# Task to carry out:
Please quote exactly the lines below from the line containing "Where are all" to the line containing "Please mark all", both lines included, and nothing else.

# Material for this exercise:

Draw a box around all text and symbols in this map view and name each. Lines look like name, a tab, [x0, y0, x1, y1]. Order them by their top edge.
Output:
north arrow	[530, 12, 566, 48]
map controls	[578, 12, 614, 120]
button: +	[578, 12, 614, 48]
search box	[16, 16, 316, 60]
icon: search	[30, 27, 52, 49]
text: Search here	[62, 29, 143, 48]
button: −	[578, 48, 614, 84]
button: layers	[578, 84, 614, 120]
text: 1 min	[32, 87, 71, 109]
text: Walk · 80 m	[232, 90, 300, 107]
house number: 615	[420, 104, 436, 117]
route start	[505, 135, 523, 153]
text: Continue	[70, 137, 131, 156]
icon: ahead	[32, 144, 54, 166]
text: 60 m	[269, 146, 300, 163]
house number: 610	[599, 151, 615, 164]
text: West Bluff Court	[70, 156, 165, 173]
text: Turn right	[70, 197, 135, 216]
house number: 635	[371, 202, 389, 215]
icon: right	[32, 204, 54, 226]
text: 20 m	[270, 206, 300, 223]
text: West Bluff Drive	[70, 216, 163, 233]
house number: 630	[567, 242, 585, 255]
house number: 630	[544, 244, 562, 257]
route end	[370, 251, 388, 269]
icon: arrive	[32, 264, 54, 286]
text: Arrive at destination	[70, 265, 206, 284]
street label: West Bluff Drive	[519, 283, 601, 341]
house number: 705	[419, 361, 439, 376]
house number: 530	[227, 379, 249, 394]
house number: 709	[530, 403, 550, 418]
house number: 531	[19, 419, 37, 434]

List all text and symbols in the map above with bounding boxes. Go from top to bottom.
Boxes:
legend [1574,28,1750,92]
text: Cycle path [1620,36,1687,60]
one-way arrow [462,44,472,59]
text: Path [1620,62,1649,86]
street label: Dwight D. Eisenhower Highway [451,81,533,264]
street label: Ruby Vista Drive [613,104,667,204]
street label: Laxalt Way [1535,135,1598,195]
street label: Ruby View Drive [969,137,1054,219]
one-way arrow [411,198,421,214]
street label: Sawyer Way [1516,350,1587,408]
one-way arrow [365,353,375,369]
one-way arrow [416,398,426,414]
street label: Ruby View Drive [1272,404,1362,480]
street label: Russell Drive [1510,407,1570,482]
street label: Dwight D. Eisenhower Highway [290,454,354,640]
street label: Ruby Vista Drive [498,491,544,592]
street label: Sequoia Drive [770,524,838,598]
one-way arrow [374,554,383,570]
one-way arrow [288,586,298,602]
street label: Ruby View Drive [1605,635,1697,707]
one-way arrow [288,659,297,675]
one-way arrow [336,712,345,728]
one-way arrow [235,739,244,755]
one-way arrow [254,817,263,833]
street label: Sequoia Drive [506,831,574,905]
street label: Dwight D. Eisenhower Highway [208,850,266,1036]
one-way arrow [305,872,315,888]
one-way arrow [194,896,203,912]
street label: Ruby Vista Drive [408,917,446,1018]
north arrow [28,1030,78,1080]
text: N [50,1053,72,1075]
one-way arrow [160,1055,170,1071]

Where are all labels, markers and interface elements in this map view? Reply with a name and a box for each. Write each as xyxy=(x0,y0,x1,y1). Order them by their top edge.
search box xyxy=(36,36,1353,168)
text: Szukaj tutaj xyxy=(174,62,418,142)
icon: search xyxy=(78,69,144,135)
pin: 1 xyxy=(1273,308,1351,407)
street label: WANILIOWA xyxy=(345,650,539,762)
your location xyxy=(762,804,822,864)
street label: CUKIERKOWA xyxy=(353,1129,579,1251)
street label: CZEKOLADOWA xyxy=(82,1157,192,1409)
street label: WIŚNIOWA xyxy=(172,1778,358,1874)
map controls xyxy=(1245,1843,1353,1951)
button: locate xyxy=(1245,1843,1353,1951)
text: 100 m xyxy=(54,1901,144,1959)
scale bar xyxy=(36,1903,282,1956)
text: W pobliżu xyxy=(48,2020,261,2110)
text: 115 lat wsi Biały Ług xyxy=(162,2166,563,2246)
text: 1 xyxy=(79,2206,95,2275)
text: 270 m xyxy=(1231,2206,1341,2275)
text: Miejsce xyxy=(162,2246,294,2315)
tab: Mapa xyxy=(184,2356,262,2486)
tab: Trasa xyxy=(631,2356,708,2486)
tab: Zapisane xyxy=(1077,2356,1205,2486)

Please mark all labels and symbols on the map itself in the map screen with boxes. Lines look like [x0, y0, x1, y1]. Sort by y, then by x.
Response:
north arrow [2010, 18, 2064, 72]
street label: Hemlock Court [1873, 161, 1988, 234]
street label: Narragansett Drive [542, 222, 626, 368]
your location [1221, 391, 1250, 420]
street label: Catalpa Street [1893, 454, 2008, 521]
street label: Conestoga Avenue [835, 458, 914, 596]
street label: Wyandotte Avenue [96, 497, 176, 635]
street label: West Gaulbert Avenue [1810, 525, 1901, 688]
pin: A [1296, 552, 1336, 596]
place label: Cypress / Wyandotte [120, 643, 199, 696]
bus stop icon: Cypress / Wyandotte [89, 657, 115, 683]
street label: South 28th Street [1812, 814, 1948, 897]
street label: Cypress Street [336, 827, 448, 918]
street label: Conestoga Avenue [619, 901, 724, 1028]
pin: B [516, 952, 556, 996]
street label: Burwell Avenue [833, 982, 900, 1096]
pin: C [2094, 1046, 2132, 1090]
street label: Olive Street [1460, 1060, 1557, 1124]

# Output:
Where are all labels, markers and interface elements in this map view? Reply with a name and a box for each. Write each as xyxy=(x0,y0,x1,y1). Order them by their top edge.
search box xyxy=(36,36,1353,168)
text: Szukaj tutaj xyxy=(174,62,418,142)
icon: search xyxy=(78,69,144,135)
pin: 1 xyxy=(1273,308,1351,407)
street label: WANILIOWA xyxy=(345,650,539,762)
your location xyxy=(762,804,822,864)
street label: CUKIERKOWA xyxy=(353,1129,579,1251)
street label: CZEKOLADOWA xyxy=(82,1157,192,1409)
street label: WIŚNIOWA xyxy=(172,1778,358,1874)
map controls xyxy=(1245,1843,1353,1951)
button: locate xyxy=(1245,1843,1353,1951)
text: 100 m xyxy=(54,1901,144,1959)
scale bar xyxy=(36,1903,282,1956)
text: W pobliżu xyxy=(48,2020,261,2110)
text: 115 lat wsi Biały Ług xyxy=(162,2166,563,2246)
text: 1 xyxy=(79,2206,95,2275)
text: 270 m xyxy=(1231,2206,1341,2275)
text: Miejsce xyxy=(162,2246,294,2315)
tab: Mapa xyxy=(184,2356,262,2486)
tab: Trasa xyxy=(631,2356,708,2486)
tab: Zapisane xyxy=(1077,2356,1205,2486)

Please mark all labels and symbols on the map itself in the map screen with boxes. Lines look like [x0, y0, x1, y1]. Sort by y, then by x.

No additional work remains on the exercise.